- [INPUT DATA]
━━━━━━

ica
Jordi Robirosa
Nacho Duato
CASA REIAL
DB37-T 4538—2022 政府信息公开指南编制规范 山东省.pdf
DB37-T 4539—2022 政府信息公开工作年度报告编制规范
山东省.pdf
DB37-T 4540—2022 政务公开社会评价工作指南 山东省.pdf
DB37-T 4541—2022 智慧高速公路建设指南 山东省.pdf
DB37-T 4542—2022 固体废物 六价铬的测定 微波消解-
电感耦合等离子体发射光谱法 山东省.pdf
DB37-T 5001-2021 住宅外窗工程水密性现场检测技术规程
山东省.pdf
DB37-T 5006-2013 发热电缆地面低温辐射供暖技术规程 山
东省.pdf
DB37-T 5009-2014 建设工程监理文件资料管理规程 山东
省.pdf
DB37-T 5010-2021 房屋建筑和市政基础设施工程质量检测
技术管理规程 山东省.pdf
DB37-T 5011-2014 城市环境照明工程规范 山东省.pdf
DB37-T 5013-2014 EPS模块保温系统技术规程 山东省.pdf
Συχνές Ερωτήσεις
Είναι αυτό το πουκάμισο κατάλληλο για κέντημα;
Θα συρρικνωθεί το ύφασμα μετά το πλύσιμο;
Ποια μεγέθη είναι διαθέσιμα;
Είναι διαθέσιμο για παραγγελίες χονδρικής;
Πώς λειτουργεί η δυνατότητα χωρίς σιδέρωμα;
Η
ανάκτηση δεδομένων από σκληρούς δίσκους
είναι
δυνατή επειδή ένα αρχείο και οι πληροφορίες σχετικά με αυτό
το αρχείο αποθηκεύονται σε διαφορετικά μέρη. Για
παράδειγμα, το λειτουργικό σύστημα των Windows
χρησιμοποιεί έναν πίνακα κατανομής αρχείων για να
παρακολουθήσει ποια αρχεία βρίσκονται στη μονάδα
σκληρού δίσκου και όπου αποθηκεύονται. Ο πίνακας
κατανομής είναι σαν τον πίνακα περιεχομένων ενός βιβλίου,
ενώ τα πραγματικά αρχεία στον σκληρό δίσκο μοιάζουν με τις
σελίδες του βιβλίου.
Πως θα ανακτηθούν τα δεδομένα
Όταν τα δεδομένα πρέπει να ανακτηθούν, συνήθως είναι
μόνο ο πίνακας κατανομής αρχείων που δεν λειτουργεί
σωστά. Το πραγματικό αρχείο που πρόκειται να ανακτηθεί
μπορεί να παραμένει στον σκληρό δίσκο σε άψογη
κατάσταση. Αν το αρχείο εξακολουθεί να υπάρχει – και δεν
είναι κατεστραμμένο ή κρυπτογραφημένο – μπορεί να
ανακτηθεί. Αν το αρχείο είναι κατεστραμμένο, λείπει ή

━━━━━━

- [TASK]
Your answer should be the lines from the one containing "κατάσταση. Αν το" through the last line of the records, repeated exactly and with nothing added.

- [COMPLETED EXERCISE]
κατάσταση. Αν το αρχείο εξακολουθεί να υπάρχει – και δεν
είναι κατεστραμμένο ή κρυπτογραφημένο – μπορεί να
ανακτηθεί. Αν το αρχείο είναι κατεστραμμένο, λείπει ή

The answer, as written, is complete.